■ SUPPLIED DATA

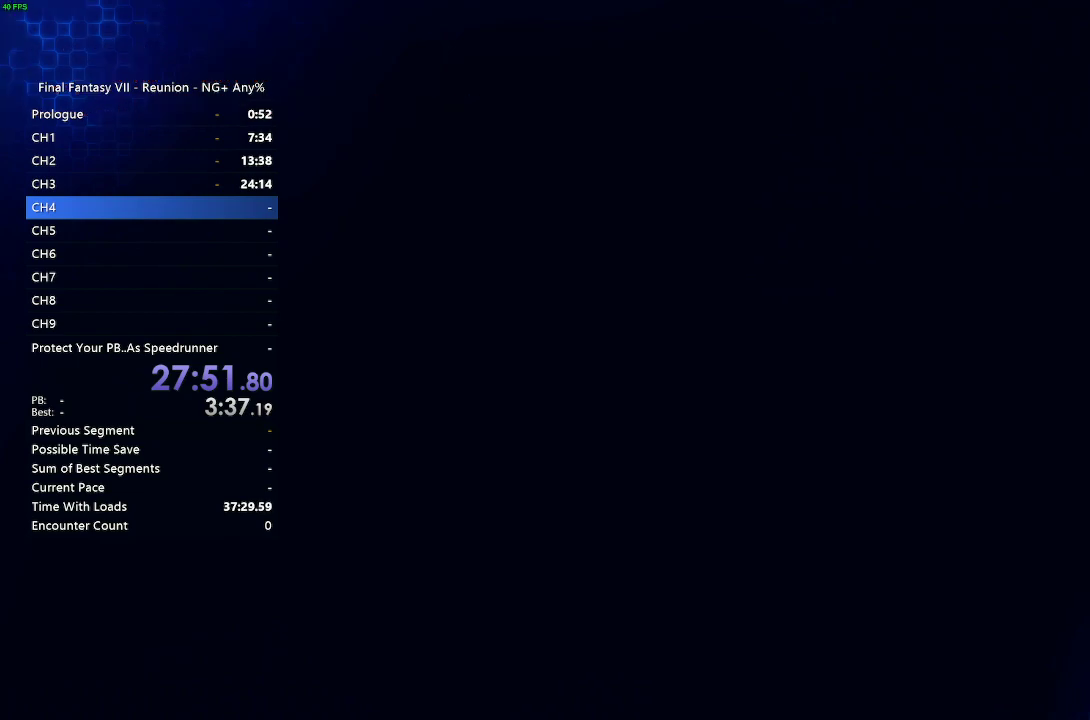
{"buttons": [], "left_stick": "center", "right_stick": "center", "events": []}
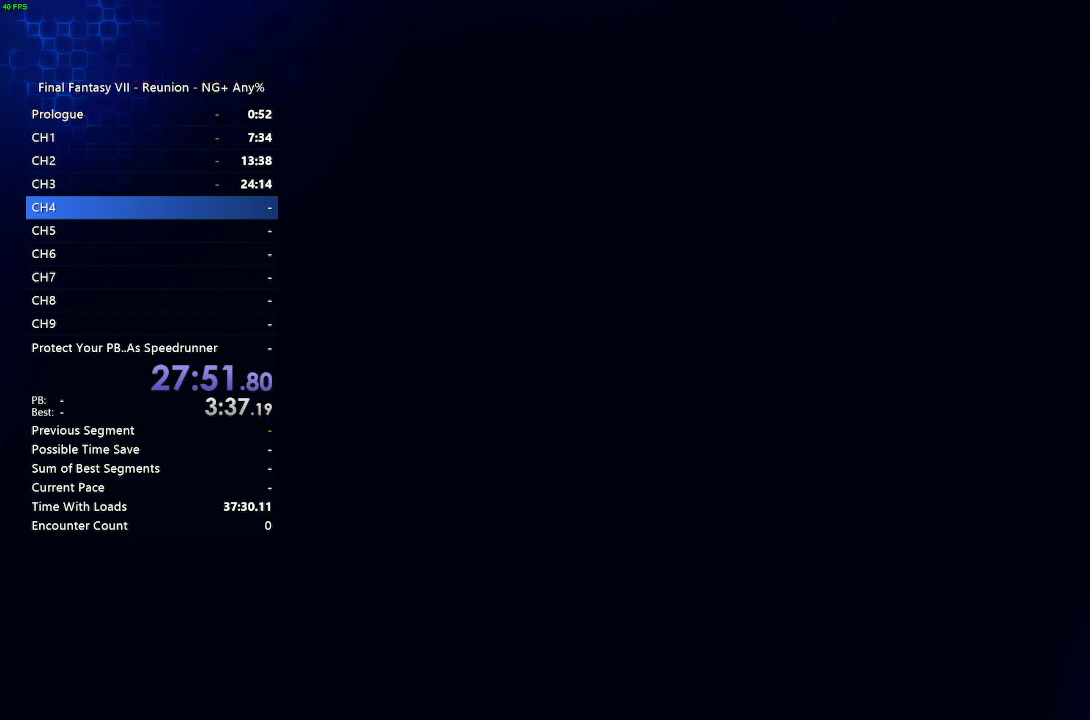
{"buttons": [], "left_stick": "center", "right_stick": "center", "events": []}
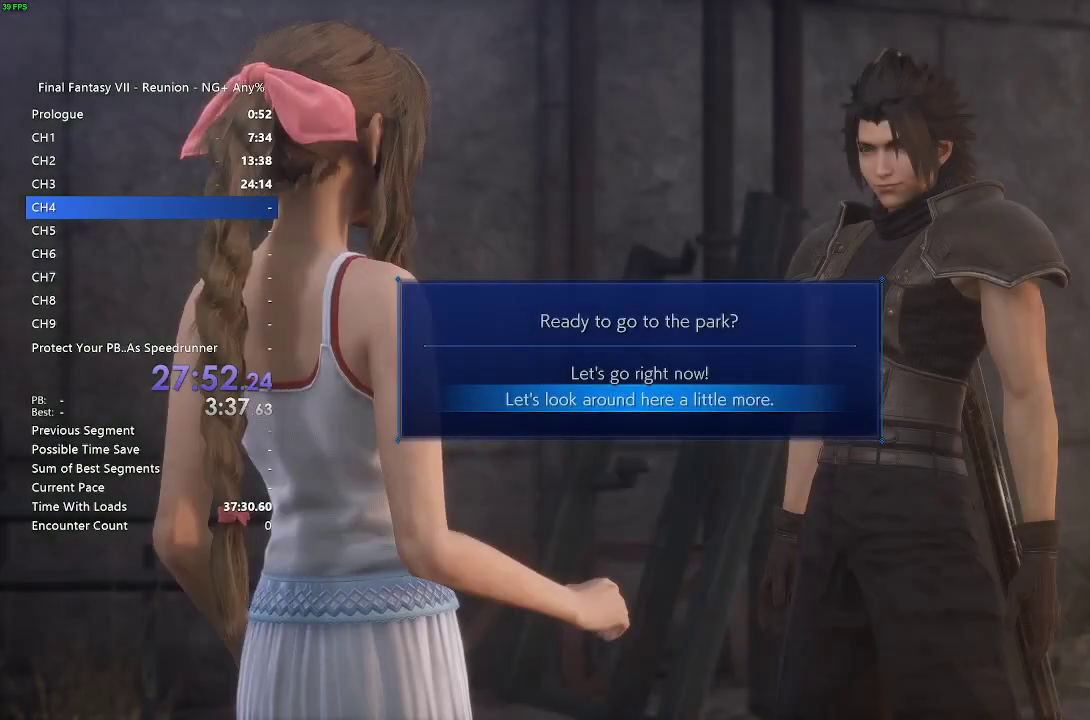
{"buttons": [], "left_stick": "center", "right_stick": "center", "events": []}
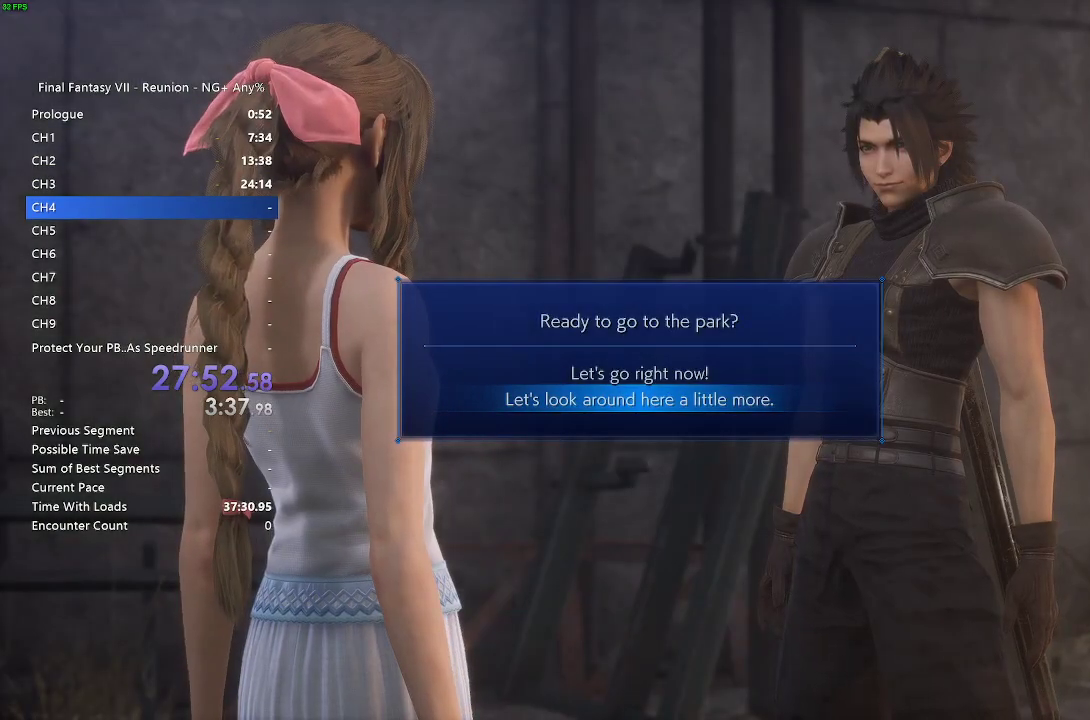
{"buttons": [], "left_stick": "center", "right_stick": "center", "events": []}
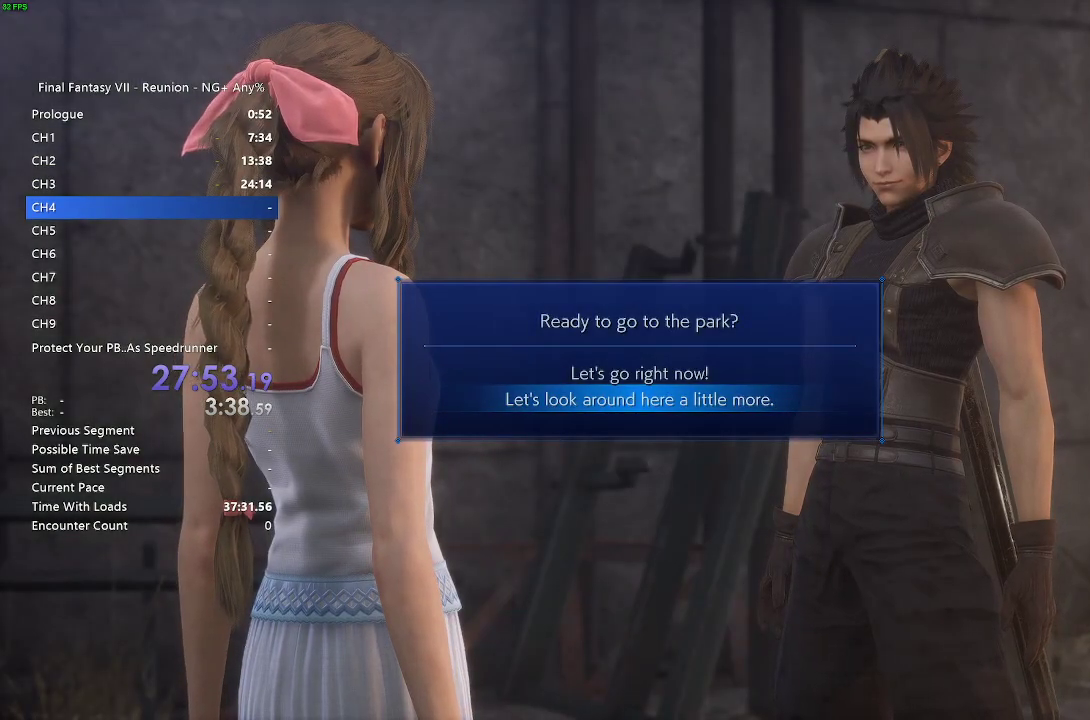
{"buttons": ["DPAD_DOWN"], "left_stick": "center", "right_stick": "center", "events": [[17, "DPAD_UP", "down"], [117, "DPAD_UP", "up"], [500, "DPAD_DOWN", "down"]]}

■ YOUR ASSIGNMENT
Reproduce all the entries above exactly. Include no images.

■ WORKED SOLUTION
{"buttons": [], "left_stick": "center", "right_stick": "center", "events": []}
{"buttons": [], "left_stick": "center", "right_stick": "center", "events": []}
{"buttons": [], "left_stick": "center", "right_stick": "center", "events": []}
{"buttons": [], "left_stick": "center", "right_stick": "center", "events": []}
{"buttons": ["DPAD_DOWN"], "left_stick": "center", "right_stick": "center", "events": [[17, "DPAD_UP", "down"], [117, "DPAD_UP", "up"], [500, "DPAD_DOWN", "down"]]}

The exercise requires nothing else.